===== 文書の抜粋
2015年06月17日 かつて米原駅周辺は水浸し/旧入江湖・松原湖の縦断
米原駅は 東海道線と北陸線の分岐点。関西へ、東海へそして、北陸へと乗り継ぐ人で構内は賑わっていた。喧騒な駅舎を一歩踏み出すと、寂々として限りなく平坦な大地が広がっていた。辺りを見渡して、雪をかぶった一際大きい伊吹山だけが分かった。ここは自然が豊かなところだが、人手が加わった気配も感じられた。
ここは、一体どういうところだったのか興味をもち、明治24年制作された国土地理院の地図を開けてみた。「米原駅」が(幹線鉄道:関ヶ原駅 - 米原駅 - 大津駅間)が開業した2年後の地形である。
信じがたいが、突っ立っているところは内湖のど真ん中。大きさは、琵琶湖周辺の内湖の中でも大中湖に次ぐ広さがあった。湖が陸地にはいり込んでいる入江みたいな地形なので、入江湖と呼ばれたようだ。琵琶湖との境目は、磯山から伸びた砂州で仕切られていた。
内湖の東端部は米原駅の付近まで広がっていた。江戸時代に遡るが、彦根藩が中山道を経て東国へ物資を輸送するための中継湊とするため、米原湊を開いたものである。この湊まで舟で行けるように舟入堀が設けられていた。つまり、米原駅の東口側まで水面が入り込んでいたのである。
==========
- **指示**
米原駅周辺の昔の地形の話を、最後の文のあとから引き継いで書き進めてください。 次の一覧は、米原駅周辺の昔の地形の話とは関係のない別の資料です。
===== 一覧
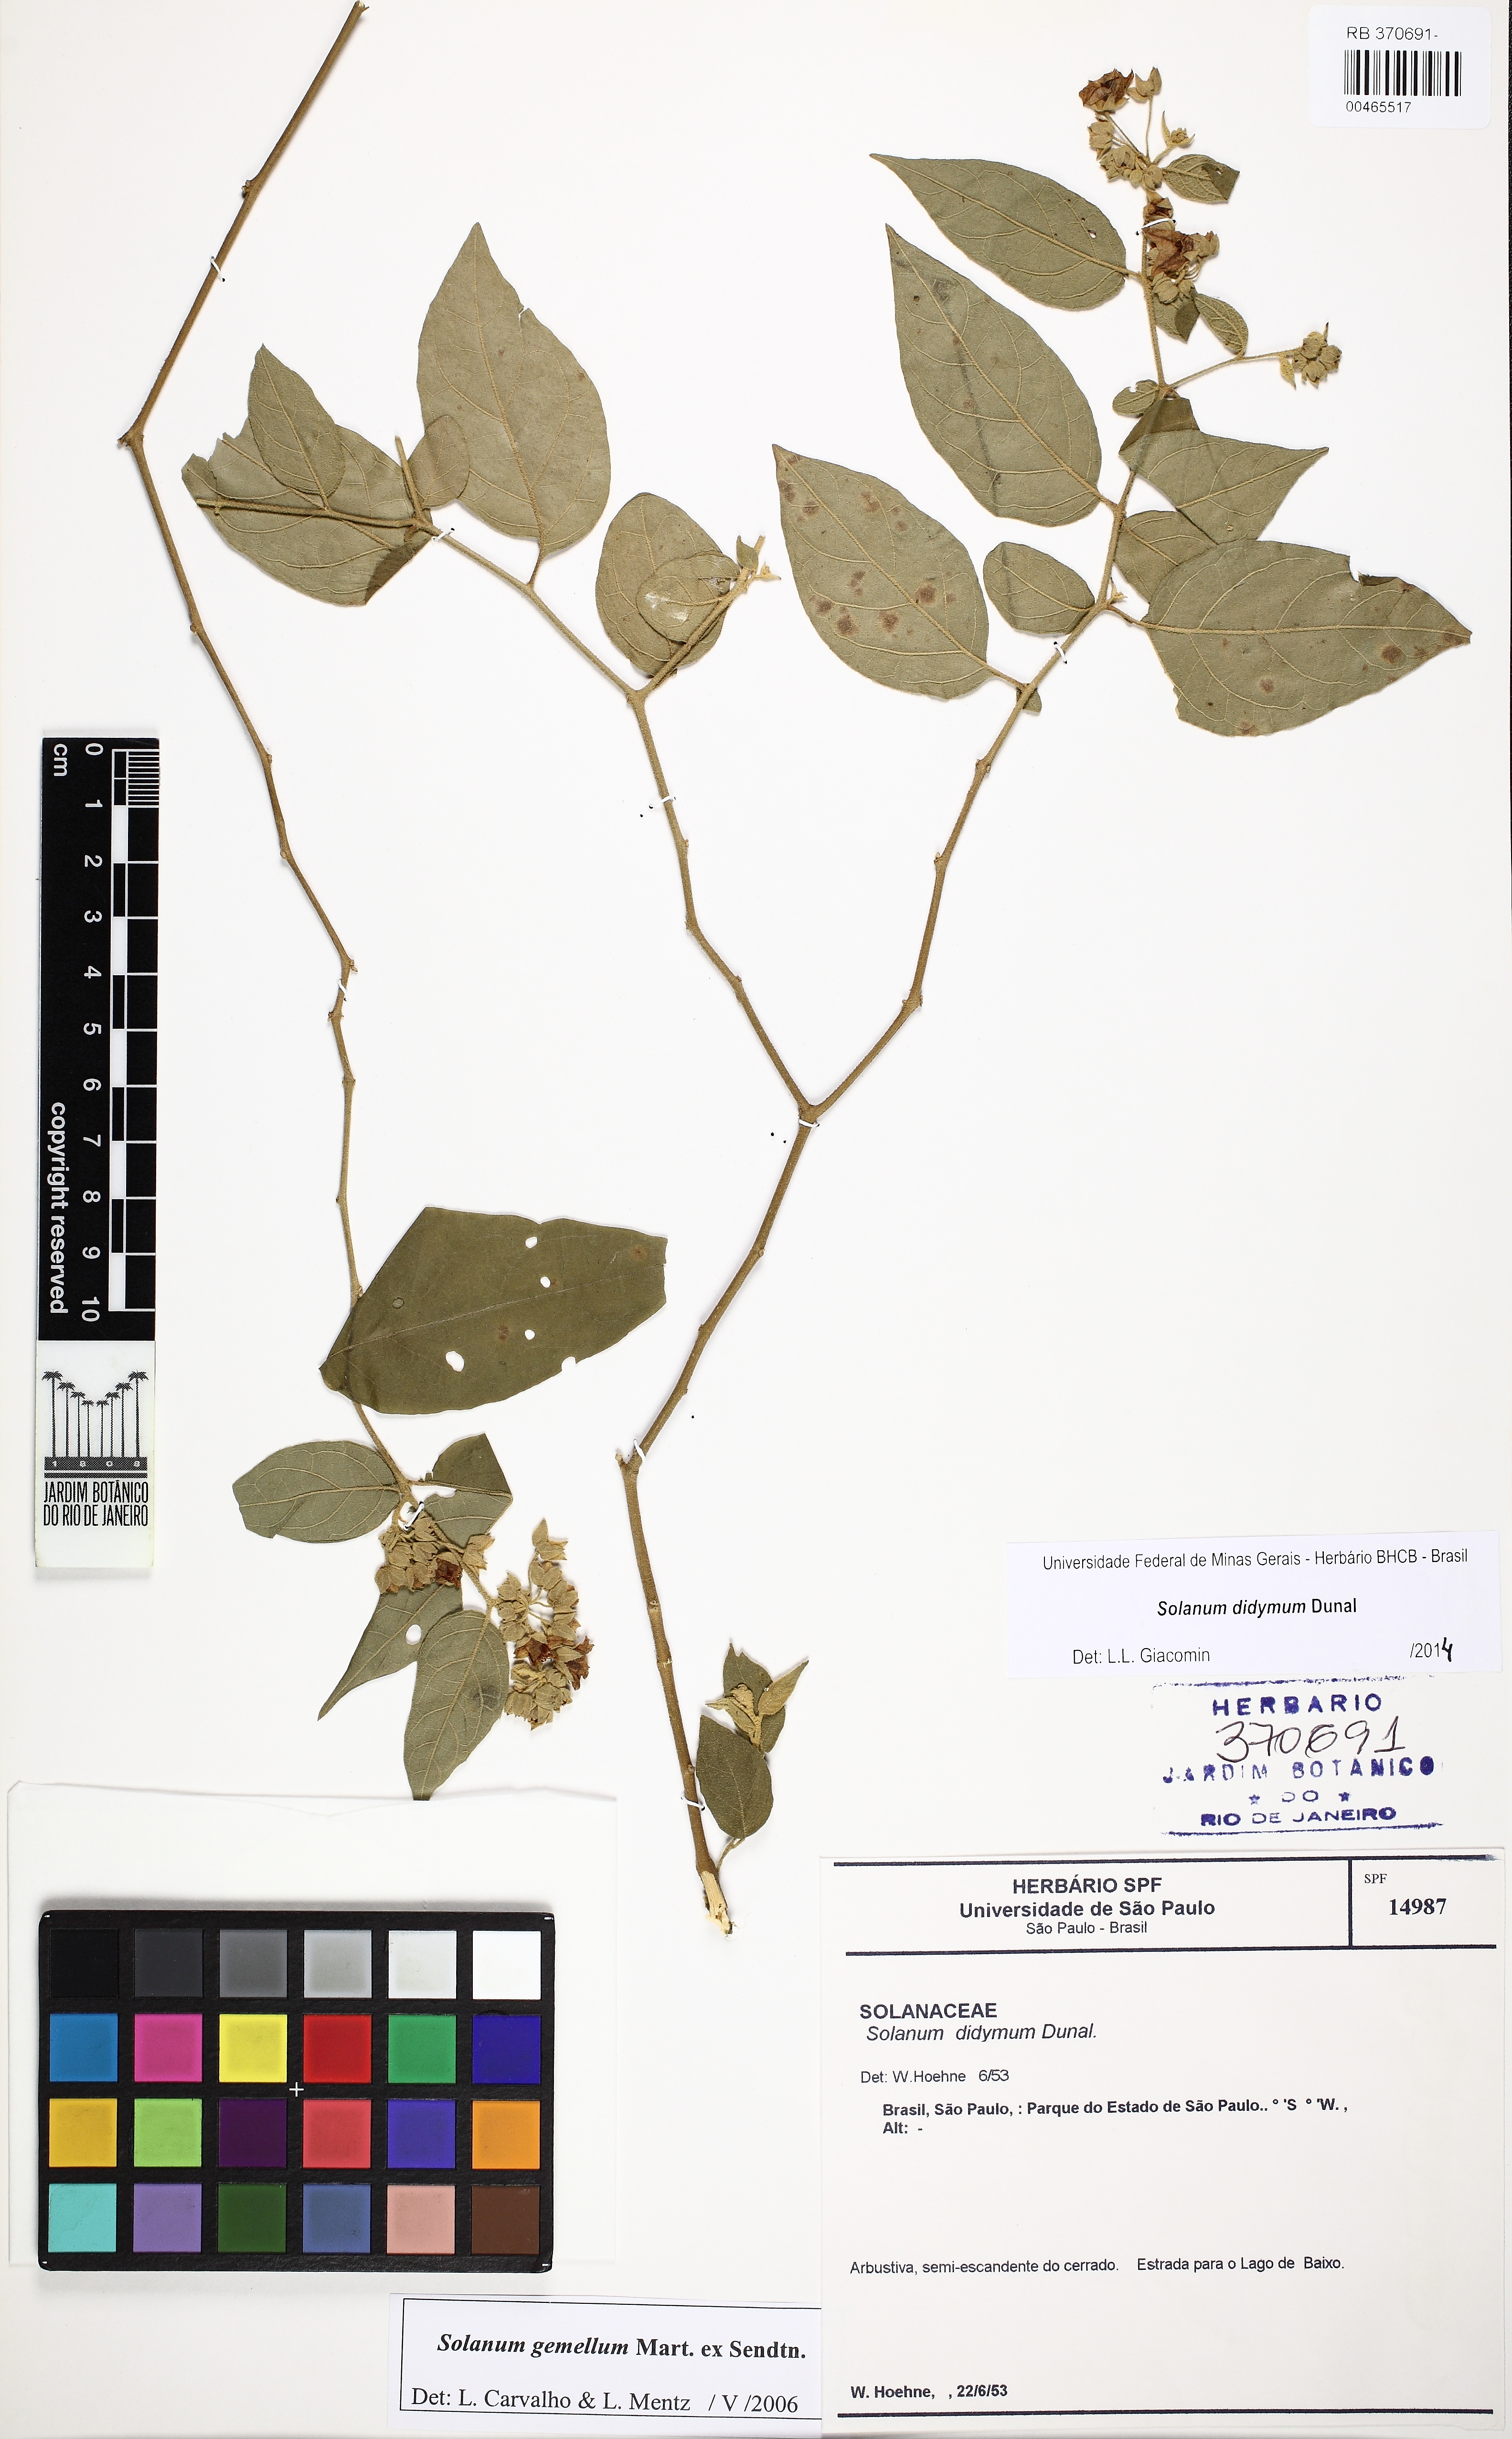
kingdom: Plantae
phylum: Tracheophyta
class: Magnoliopsida
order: Solanales
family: Solanaceae
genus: Solanum
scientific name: Solanum didymum
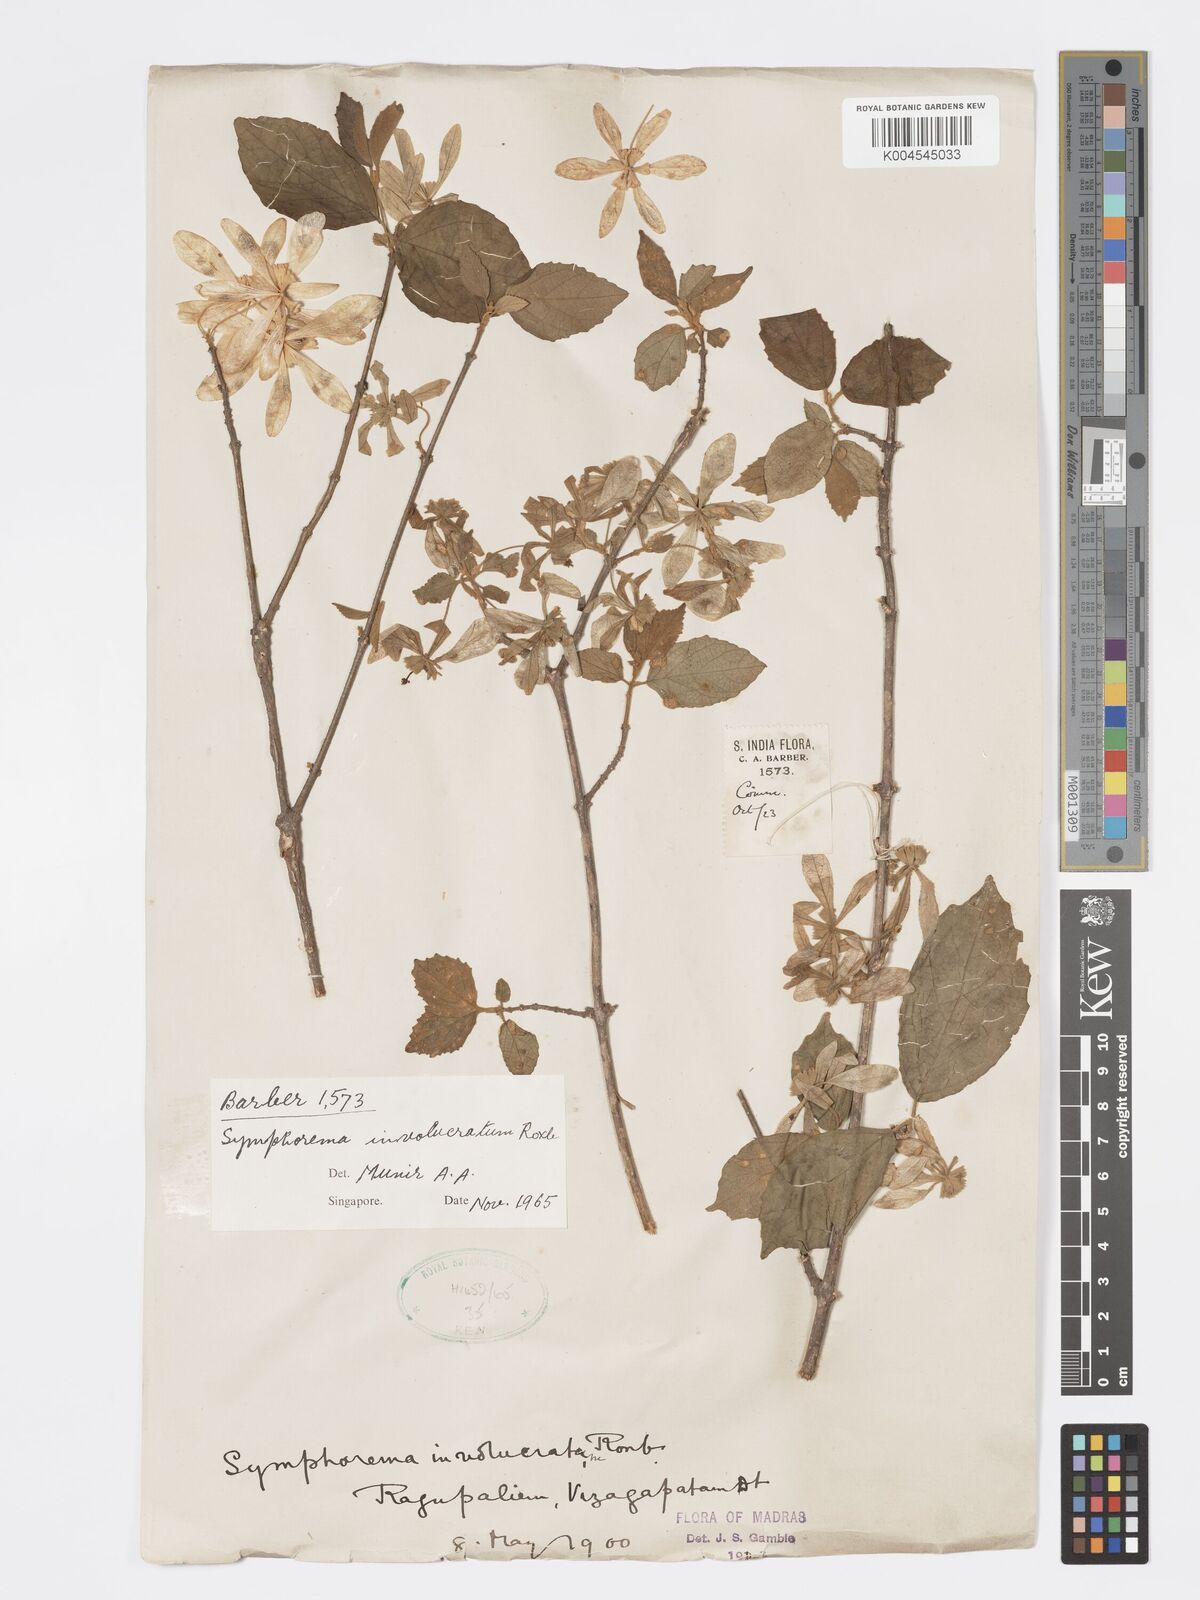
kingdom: Plantae
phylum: Tracheophyta
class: Magnoliopsida
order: Lamiales
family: Lamiaceae
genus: Symphorema
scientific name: Symphorema involucratum
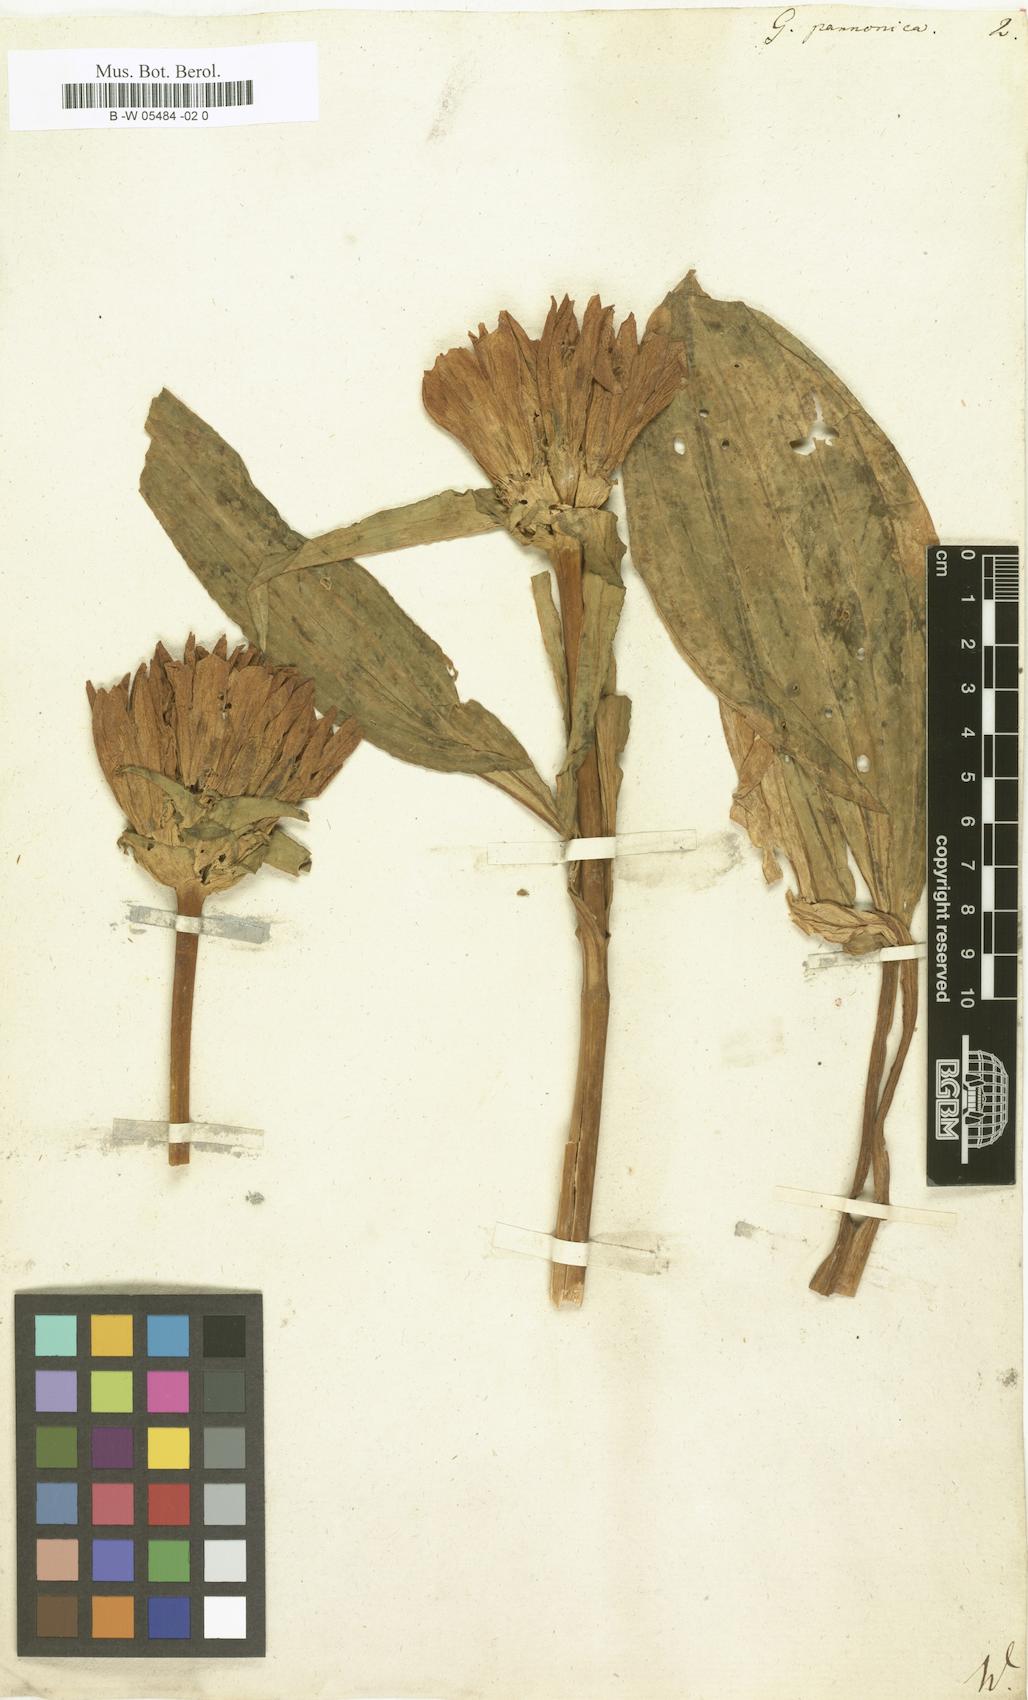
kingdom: Plantae
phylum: Tracheophyta
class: Magnoliopsida
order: Gentianales
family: Gentianaceae
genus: Gentiana
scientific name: Gentiana pannonica
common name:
==========
- **回答**
さて、いつ頃陸地化されたのであろうか。
それほど古い時代でない。私が生きている間のことである。食糧増産を目的として干拓化された、昭和19年~25年。
この辺りに何回も訪れて内に、少年時代のころの風景を思い起しながらが、語ってくれた古老にも出会った。
「磯集落から米原へいくには大変だった」、と。
「葦が茂る荒地だったので、道に迷ったことから『まいはら』と呼んでいた」。
もっと古い奈良時代にまで遡って語ってくれた。
「磯集落より北へ3kmに艶っぽい地名である朝妻と言う湊があった。今では面影すら残っていない公園になっているのだが、奈良時代から江戸時代にかけて湖上交通の主な湊として賑わっていた。朝妻千軒と呼ばれる程、賑わい、遊女を乗せた朝妻舟もあった」。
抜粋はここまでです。